Pocos días después, la vida y la visión de la misma le cambió para siempre, como nos cambió a varias generaciones treinta y dos años antes. Tuvimos todos la fortuna de que, por lo menos en la CdMx, no alcanzó ni la mitad de las proporciones del de 1985; sin dejar de ser una tragedia terrible.

Meses después me entere que el adolescente de 35 años no ha podido dormir en paz desde el 19 de septiembre, los sonidos de las ambulancias y patrullas lo hacen brincar metros, cualquier estruendo, algún mareo súbito lo obliga a verificar que no se está moviendo la tierra; duerme vestido, tiene un kit de emergencias y portafolio con papeles importantes en perenne alerta ante la posibilidad de tener que escapar en chinga de su departamento, ahora se baña en el menor tiempo posible para evitar tener que huir desnudo, cada semana practica el escape tomando el tiempo y ha mejorado por segundos, en su cartera carga los teléfonos de toda su familia y amigos cercanos escritos prolijamente en un papel perfectamente doblado (buena costumbre que la mala habituación al celular nos ha hecho olvidar); decidió guardar en cajas todo lo que necesita pero no usa, tiró a la basura todo lo que no necesita y optó por un estilo minimalista en decoración para evitar cosas que caigan en caso de emergencia. Hasta ahora no ha salido a fiestas ni reuniones ni al cine, no quiere estar en lugares aglomerados, encerrados, altos o subterráneos en espera de una alerta que aun no llega.

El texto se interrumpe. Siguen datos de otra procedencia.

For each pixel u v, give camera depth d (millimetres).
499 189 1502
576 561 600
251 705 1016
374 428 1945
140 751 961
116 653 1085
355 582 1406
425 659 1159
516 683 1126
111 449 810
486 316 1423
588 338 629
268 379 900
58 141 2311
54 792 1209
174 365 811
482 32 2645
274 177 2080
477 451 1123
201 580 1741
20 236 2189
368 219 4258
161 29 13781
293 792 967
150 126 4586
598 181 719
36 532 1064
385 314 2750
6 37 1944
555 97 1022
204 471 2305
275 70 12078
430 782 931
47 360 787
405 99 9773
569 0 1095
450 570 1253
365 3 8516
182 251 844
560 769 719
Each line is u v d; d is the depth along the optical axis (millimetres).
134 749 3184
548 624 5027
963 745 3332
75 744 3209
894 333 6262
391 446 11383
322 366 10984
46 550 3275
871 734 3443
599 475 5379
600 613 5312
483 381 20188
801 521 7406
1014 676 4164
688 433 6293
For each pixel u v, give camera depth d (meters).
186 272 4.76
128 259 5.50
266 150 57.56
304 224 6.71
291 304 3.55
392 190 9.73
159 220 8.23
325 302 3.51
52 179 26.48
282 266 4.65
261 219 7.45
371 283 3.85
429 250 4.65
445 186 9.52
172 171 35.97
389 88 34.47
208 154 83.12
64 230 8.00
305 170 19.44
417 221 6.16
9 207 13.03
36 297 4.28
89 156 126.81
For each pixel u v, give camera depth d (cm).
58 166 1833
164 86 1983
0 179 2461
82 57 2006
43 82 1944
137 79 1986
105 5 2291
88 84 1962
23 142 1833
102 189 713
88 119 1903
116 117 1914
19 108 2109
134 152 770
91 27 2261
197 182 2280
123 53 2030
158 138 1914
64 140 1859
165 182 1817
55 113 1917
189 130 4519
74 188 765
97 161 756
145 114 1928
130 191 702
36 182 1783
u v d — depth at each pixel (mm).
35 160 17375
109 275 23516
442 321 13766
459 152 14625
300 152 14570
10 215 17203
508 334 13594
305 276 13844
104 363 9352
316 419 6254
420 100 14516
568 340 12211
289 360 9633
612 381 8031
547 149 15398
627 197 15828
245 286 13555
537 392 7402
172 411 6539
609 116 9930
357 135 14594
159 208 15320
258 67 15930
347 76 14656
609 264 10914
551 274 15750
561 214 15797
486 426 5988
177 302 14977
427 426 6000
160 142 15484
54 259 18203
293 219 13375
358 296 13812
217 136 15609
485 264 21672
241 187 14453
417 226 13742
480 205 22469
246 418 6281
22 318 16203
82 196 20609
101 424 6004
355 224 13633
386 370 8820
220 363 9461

No participó en rescates, no donó ayuda, simplemente se colapsó y aun no puede levantarse, como adolescente elemental y básico vivió el terror desde el lugar más importante, desde sí mismo; su mundo se rompió y odió cada momento después del temblor en el que descubrió que había otro mundo lleno de gente que se aprestaba a ayudar y que no se detenían a procurarlo. Miró sin comprender la empatía, ese elusivo concepto que a veces llama debilidad, estupidez o cursilería; aferrado a un egoísmo extremo acepta que tiene miedo de que se le caiga el edificio o que muera alguien de su familia. Su esperanza es huir de esta ciudad de mierda que es una trampa mortal y lanzarse a algún estado o país en el que no tiemble. No quiere tener que preocuparse por algo inesperado que le rompa la delicada armonía del mundo perfecto en el que él es sol y luna, centro y perímetro.

En el comedor del trabajo hace pausas, levanta la mano y calla a los que le acompañan, mira a izquierda y derecha, fue una falsa alarma, fueron sus nervios dice. Sonríe con miedo, el comedor está bajo cuatro pisos que pesan toneladas y sobre dos niveles de estacionamiento, está lleno de mesas, sillas y personas, pero él sólo alcanza a ver peligro y estorbos. Piensa que se traga sus palabras en cada sorbo de sopa, pero no importa, tal vez sus motivos no sean altruistas pero ahora entiende que no está nada mal seguir con los simulacros y las conmemoraciones.